Quote from: gleichman;234464Conservatives don't really like the idea of government support for anything, but do bow to the fact that certain bending of that rule is needed to allow private companies to exist enough so that Government contracts have people to bid on them.


With respect to the corporatism that Balbinus is talking about, I'd say a more accurate characterization of American conservatives is that they are by and large unaware of the extent to which Republican governments collude with corporate interests to further their mutual interests (respectively fundraising and restriction of competition).

Quote from: gleichman;234464But I need to express this is an exception. The Conservative reaction to the recent housing issues for example can be expressed as follows: "So people made bad decisions in taking loans, and loaners made bad decisions giving? It's not the Government's job to bail them out for bad decisions".


All that tough talk isn't going to stop conservatives who didn't make bad decisions from getting sucked down the financial drain that the housing bubble is leaving in its wake. The tightening of the money supply (that means no loans for small businesses) will be real. The job losses will be real. The recession will be real - for everybody.

• **Tasks and exercises**:
1: Answer these about the post on conservatives and the housing bubble:
(a) In the first quote from gleichman, what do conservatives allow some bending of the rule against government support for?
(b) Which two mutual interests does the reply say Republican governments and corporate interests further?
(c) According to the reply, what does the tightening of the money supply mean?
2: Please carry on the post about conservatives and the housing bubble, picking up after its final sentence.
The data after this point come from a different source than the text.

• **Dataset extract**:
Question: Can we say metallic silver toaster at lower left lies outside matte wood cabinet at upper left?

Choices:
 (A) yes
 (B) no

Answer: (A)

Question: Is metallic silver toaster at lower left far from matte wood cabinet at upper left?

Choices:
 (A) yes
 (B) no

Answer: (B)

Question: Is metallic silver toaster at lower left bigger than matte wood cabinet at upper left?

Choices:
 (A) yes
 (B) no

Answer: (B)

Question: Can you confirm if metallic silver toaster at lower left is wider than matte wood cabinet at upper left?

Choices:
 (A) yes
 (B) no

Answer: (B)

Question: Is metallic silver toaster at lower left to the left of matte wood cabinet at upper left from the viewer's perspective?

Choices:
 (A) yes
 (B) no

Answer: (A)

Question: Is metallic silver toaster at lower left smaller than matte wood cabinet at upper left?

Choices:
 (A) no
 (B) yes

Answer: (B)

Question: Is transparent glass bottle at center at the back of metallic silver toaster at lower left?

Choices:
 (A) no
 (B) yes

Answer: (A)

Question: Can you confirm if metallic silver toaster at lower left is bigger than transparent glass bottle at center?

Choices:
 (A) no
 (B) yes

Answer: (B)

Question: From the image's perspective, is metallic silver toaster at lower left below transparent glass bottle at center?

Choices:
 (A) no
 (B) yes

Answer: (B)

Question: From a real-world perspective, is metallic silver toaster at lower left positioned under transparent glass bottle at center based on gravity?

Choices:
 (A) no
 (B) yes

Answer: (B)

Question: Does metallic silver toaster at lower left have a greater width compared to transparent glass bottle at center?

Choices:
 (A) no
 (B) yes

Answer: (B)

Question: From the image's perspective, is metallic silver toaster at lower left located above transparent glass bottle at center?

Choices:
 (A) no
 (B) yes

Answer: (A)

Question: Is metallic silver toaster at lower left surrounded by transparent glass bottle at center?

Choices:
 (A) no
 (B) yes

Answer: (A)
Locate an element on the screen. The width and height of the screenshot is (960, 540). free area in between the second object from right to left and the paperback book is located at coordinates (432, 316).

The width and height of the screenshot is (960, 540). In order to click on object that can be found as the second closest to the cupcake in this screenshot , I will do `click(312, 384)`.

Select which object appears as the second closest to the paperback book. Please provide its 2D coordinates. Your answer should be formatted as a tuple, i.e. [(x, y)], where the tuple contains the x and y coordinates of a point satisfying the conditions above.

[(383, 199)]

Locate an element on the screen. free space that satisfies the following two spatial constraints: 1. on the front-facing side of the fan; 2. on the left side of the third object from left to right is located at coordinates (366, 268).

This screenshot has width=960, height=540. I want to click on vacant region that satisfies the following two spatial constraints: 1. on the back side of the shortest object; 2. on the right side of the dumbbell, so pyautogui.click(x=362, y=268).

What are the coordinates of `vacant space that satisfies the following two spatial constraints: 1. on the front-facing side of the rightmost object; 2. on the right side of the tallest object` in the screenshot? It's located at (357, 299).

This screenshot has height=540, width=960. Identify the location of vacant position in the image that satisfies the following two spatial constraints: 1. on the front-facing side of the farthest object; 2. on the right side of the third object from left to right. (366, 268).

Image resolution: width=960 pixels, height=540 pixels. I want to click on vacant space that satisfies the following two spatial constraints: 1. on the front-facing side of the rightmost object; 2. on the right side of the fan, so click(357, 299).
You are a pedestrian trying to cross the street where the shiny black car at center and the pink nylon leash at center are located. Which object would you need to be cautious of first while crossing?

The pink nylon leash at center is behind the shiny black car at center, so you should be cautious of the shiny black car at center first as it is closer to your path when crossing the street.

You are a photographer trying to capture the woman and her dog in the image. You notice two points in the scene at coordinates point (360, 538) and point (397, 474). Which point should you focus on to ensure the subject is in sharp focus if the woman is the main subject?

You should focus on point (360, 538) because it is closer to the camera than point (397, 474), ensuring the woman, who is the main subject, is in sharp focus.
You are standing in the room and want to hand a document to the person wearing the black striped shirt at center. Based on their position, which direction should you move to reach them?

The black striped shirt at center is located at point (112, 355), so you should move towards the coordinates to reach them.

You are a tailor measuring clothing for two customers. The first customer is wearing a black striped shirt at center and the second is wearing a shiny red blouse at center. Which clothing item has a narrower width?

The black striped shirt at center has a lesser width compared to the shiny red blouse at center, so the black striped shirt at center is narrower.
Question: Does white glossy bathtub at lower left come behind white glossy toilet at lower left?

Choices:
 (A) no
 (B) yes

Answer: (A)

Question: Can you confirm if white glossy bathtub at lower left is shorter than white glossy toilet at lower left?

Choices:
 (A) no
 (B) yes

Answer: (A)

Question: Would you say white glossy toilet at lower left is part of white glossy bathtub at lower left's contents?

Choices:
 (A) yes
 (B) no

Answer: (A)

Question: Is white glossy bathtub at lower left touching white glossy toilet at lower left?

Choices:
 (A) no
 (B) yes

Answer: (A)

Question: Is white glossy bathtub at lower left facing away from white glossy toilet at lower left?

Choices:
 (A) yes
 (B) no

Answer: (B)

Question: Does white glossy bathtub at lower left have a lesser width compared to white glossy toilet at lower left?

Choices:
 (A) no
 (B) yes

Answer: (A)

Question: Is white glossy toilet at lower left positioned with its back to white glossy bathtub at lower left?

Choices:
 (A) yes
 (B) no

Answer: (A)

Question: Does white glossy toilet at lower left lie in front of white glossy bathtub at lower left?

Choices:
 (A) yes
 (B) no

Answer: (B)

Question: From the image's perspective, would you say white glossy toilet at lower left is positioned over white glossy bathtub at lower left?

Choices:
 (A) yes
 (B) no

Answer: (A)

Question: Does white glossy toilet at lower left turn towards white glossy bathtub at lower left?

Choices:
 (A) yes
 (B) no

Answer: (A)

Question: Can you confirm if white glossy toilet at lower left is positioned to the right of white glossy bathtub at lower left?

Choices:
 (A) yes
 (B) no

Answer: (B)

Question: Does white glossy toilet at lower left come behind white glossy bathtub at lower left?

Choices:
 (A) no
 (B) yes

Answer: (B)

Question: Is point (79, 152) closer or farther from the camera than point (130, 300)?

• **Answers to the exercise**:
1:
(a) To let private companies exist enough that government contracts have people to bid on them.
(b) Fundraising and restriction of competition.
(c) No loans for small businesses.

2:
That's why Canada has sensibly adopted some simple measures - the government will not certify mortgages of longer than 35 year duration, or with less than 5 per cent downpayment. If you'd let ideological notions about pure markets stop such sensible precautions from being enacted, you deserve the deep troughs of a boom-bust economy. Enjoy your recession.
 

Haffrung

#92
Quote from: John Morrow;234651By allowing the legislation of social conduct at the state and local level.  Consider the phrase "community standards".




We've touched on this before, but community standards can be every bit as oppressive as federal laws, if you happen to be out of step with community norms. There's a reason lots of folks leave small towns the minute they can afford the bus ticket.

As for the argument that people who don't like local laws can just move to another county or state, I'll believe conservatives are sincere about this when I hear a conservative politician in a place like Massachusettes graciously accept coming out on the wrong side of a vote on gay marriage, and call on his supporters to do the right thing and pack up their families to move to Tennesse.

Edit: When I think of 'community standards' an image of Mildred Loving and her husband being dragged out of bed in the middle of the night by the local sheriff comes to mind.
 

John Morrow

Quote from: Haffrung;234697We've touched on this before, but community standards can be every bit as oppressive as federal laws, if you happen to be out of step with community norms. There's a reason lots of folks leave small towns the minute they can afford the bus ticket.

And I think that dynamic is fine because there are also people who move into small towns for a reason.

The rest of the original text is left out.